Thinking-while-speaking: A Controlled, Interleaved Reasoning Method for Real-Time Speech Generation
For AI speech systems, this method enables real-time reasoning during speech generation, improving both accuracy and naturalness over prior approaches.
The paper introduces InterRS, a method for real-time speech generation that interleaves reasoning steps with speech, achieving 13% better performance on math and logic benchmarks while maintaining fluent, instant responses.

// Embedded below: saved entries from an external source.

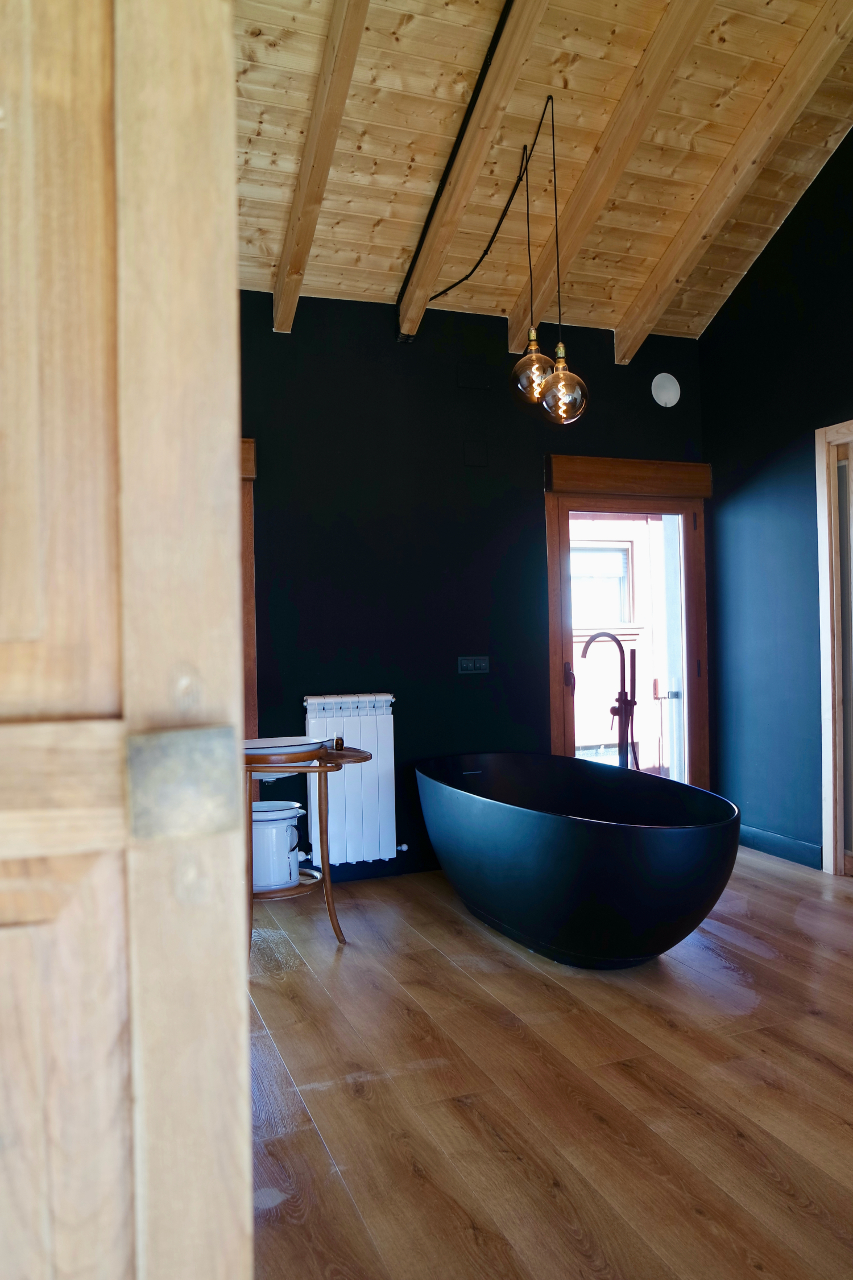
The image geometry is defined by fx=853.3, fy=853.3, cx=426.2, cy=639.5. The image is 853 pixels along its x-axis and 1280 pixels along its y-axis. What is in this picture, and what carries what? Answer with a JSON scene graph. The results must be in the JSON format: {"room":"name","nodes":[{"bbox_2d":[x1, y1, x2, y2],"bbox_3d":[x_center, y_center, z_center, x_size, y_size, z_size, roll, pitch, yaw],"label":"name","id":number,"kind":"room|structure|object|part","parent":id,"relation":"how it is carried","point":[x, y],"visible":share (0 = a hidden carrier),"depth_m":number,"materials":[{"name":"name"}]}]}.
{"room":"bathroom","nodes":[
{"label":"bathroom","id":0,"kind":"room"},
{"bbox_2d":[240,288,705,889],"bbox_3d":[-0.225,-0.268,4.408,4.215,2.940,0.183,-1,0,-21],"label":"back wall","id":1,"kind":"structure","parent":0,"point":[297,685],"depth_m":4.38,"materials":[{"name":"black paint"}]},
{"bbox_2d":[239,438,258,742],"bbox_3d":[-1.338,0.045,3.926,1.160,1.980,0.201,-1,0,-21],"label":"window frame","id":2,"kind":"structure","parent":1,"relation":"in","point":[252,637],"depth_m":4.01,"materials":[{"name":"brown wood"}]},
{"bbox_2d":[304,692,398,868],"bbox_3d":[-0.394,0.685,4.164,0.632,0.792,0.118,-1,0,-21],"label":"radiator","id":3,"kind":"object","parent":1,"relation":"attached to","point":[359,817],"visible":0.85,"depth_m":4.14,"materials":[{"name":"white metal"}]},
{"bbox_2d":[456,362,490,390],"bbox_3d":[0.248,-1.378,4.483,0.166,0.125,0.022,-1,0,-21],"label":"wall cover plate","id":4,"kind":"object","parent":1,"relation":"attached to","point":[466,382],"visible":0.98,"depth_m":4.48,"materials":[{"name":"black"}]},
{"bbox_2d":[457,655,489,674],"bbox_3d":[0.249,0.127,4.475,0.171,0.094,0.015,-1,0,-21],"label":"light switch","id":5,"kind":"object","parent":1,"relation":"attached to","point":[471,665],"visible":0.98,"depth_m":4.47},
{"bbox_2d":[463,439,488,466],"bbox_3d":[0.262,-0.981,4.506,0.118,0.132,0.021,-1,0,-21],"label":"wall cover plate","id":6,"kind":"object","parent":1,"relation":"attached to","point":[474,451],"visible":0.98,"depth_m":4.50,"materials":[{"name":"black"}]},
{"bbox_2d":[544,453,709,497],"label":"roller shutter box","id":7,"kind":"object","parent":1,"relation":"attached to","point":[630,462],"visible":0.98,"depth_m":4.76,"materials":[{"name":"brown wood"}]},
{"bbox_2d":[544,455,714,785],"bbox_3d":[1.166,0.126,4.934,1.070,2.123,0.214,-1,0,-21],"label":"glass door","id":8,"kind":"structure","parent":1,"relation":"in","point":[561,725],"depth_m":4.90,"materials":[{"name":"brown wood"}]},
{"bbox_3d":[0.782,0.214,4.711,0.053,0.154,0.071,-1,0,-21],"label":"door handle","id":9,"kind":"part","parent":8,"relation":"part of","materials":[{"name":"metal"}]},
{"bbox_2d":[650,372,680,407],"bbox_3d":[1.392,-1.451,4.957,0.192,0.197,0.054,-1,0,-21],"label":"wall vent","id":10,"kind":"object","parent":1,"relation":"attached to","point":[668,396],"visible":0.99,"depth_m":4.94,"materials":[{"name":"white plastic"}]},
{"bbox_2d":[234,0,852,343],"bbox_3d":[0.586,-2.241,2.782,4.192,1.023,4.007,-1,0,-21],"label":"ceiling","id":11,"kind":"structure","parent":0,"point":[404,241],"depth_m":3.56,"materials":[{"name":"brown wood"}]},
{"bbox_2d":[271,0,369,331],"bbox_3d":[-0.154,-2.069,2.591,0.108,1.165,3.174,-1,0,-21],"label":"ceiling beam","id":12,"kind":"structure","parent":11,"relation":"attached to","point":[277,291],"depth_m":3.23,"materials":[{"name":"brown wood"}]},
{"bbox_2d":[397,0,550,340],"bbox_3d":[0.423,-2.070,2.779,0.112,1.057,2.970,-1,0,-21],"label":"ceiling beam","id":13,"kind":"structure","parent":11,"relation":"attached to","point":[513,73],"depth_m":3.36,"materials":[{"name":"brown wood"}]},
{"bbox_2d":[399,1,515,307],"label":"cable conduit","id":14,"kind":"object","parent":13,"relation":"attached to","point":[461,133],"visible":0.95,"depth_m":3.40,"materials":[{"name":"black plastic"}]},
{"bbox_2d":[428,113,544,307],"bbox_3d":[0.247,-1.846,3.782,0.101,0.646,1.077,-1,0,-21],"label":"electrical cable","id":15,"kind":"object","parent":11,"relation":"attached to","point":[494,236],"visible":0.96,"depth_m":3.63,"materials":[{"name":"black plastic"}]},
{"bbox_2d":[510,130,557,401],"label":"pendant light","id":16,"kind":"object","parent":11,"relation":"hanging from","point":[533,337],"visible":0.98,"depth_m":3.46,"materials":[{"name":"glass"}]},
{"bbox_2d":[536,90,588,425],"bbox_3d":[0.509,-1.477,3.316,0.197,1.294,0.198,-1,0,-21],"label":"pendant light","id":17,"kind":"object","parent":11,"relation":"hanging from","point":[548,394],"visible":0.99,"depth_m":3.26,"materials":[{"name":"glass"}]},
{"bbox_2d":[505,0,716,356],"bbox_3d":[1.014,-2.160,2.964,0.116,1.316,3.146,-1,0,-21],"label":"ceiling beam","id":18,"kind":"structure","parent":11,"relation":"attached to","point":[605,189],"depth_m":3.53,"materials":[{"name":"brown wood"}]},
{"bbox_2d":[614,0,852,359],"bbox_3d":[1.566,-2.185,3.362,0.125,1.286,3.038,-1,0,-21],"label":"ceiling beam","id":19,"kind":"structure","parent":11,"relation":"attached to","point":[623,342],"depth_m":3.75,"materials":[{"name":"brown wood"}]},
{"bbox_2d":[249,845,852,1279],"bbox_3d":[0.753,1.223,2.050,4.412,0.104,5.167,-1,0,-21],"label":"floor","id":20,"kind":"structure","parent":0,"point":[665,1030],"depth_m":2.22,"materials":[{"name":"brown wood"}]},
{"bbox_2d":[0,0,253,1279],"bbox_3d":[-0.589,0.012,0.540,0.941,2.332,0.138,-1,0,-21],"label":"wooden door","id":21,"kind":"structure","parent":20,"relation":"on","point":[227,98],"depth_m":0.65,"materials":[{"name":"brown wood"}]},
{"bbox_2d":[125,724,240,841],"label":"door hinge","id":22,"kind":"object","parent":21,"relation":"attached to","point":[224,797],"visible":0.92,"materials":[{"name":"metal"}]},
{"bbox_2d":[242,742,372,952],"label":"washstand","id":23,"kind":"object","parent":20,"relation":"on","point":[329,769],"visible":0.63,"depth_m":3.27,"materials":[{"name":"brown wood"}]},
{"bbox_2d":[251,801,305,889],"bbox_3d":[-0.647,0.841,3.528,0.275,0.315,0.265,-1,0,24],"label":"white bucket","id":24,"kind":"object","parent":23,"relation":"on","point":[289,812],"visible":0.75,"depth_m":3.43,"materials":[{"name":"white metal"}]},
{"bbox_2d":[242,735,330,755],"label":"wash basin","id":25,"kind":"object","parent":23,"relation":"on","point":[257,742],"visible":0.78,"depth_m":3.37,"materials":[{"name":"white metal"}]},
{"bbox_2d":[331,732,344,751],"bbox_3d":[-0.362,0.421,3.516,0.053,0.077,0.055,-1,0,-21],"label":"small bottle","id":26,"kind":"object","parent":23,"relation":"on","point":[337,742],"visible":0.98,"depth_m":3.50,"materials":[{"name":"glass"}]},
{"bbox_2d":[415,752,740,968],"bbox_3d":[0.570,0.881,3.581,0.949,0.639,1.819,-1,0,-21],"label":"bathtub","id":27,"kind":"object","parent":20,"relation":"on","point":[518,820],"visible":0.99,"depth_m":3.03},
{"bbox_2d":[580,628,638,768],"bbox_3d":[0.956,0.575,4.456,0.352,1.236,0.315,-1,0,-21],"label":"tub faucet","id":28,"kind":"object","parent":20,"relation":"on","point":[625,712],"visible":0.71,"depth_m":4.43,"materials":[{"name":"black metal"}]},
{"bbox_2d":[700,130,852,869],"bbox_3d":[2.480,-0.897,3.106,0.166,4.144,4.366,-1,0,-21],"label":"right wall","id":29,"kind":"structure","parent":0,"point":[712,444],"depth_m":4.53,"materials":[{"name":"paint"}]},
{"bbox_2d":[737,823,822,869],"bbox_3d":[1.838,1.100,4.640,0.016,0.109,1.147,-1,0,-21],"label":"baseboard","id":30,"kind":"structure","parent":29,"relation":"attached to","point":[787,845],"depth_m":4.52,"materials":[{"name":"blue paint"}]},
{"bbox_2d":[815,421,852,877],"bbox_3d":[2.225,0.059,3.764,0.176,2.197,1.198,-1,0,-21],"label":"door frame","id":31,"kind":"structure","parent":29,"relation":"in","point":[827,647],"depth_m":4.17,"materials":[{"name":"brown wood"}]},
{"label":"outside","id":32,"kind":"structure","parent":0,"visible":0},
{"bbox_2d":[570,518,679,776],"bbox_3d":[1.637,-0.623,8.064,5.458,5.832,0.746,-1,0,-21],"label":"building","id":33,"kind":"structure","parent":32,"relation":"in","point":[585,697],"depth_m":7.94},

The thinking-while-speaking paradigm aims to make AI communication more human. A key challenge is maintaining fluent speech while performing deep reasoning. Our method, InterRS, tackles this by inserting reasoning steps only during natural speech generation. This requires high-quality data where reasoning and speech are precisely aligned, and the length ratio are under controlled. We introduce a novel pipeline to generate such seamlessly interleaved audio data. To train our model, we combine interleaved SFT with refined data and reinforcement learning with two new rewards: a TA-Balance Reward to manage timing and thinking-answer ratio, and a Linguistic Quality Reward to refine expression. Experiments show our approach achieves 13% better performance on mathmatical and logic benchmarks while generating instant response like a spoken-language instruct model which outputs fast CoT response. Furthermore, our method generates more natural and fluent answers than prior methods.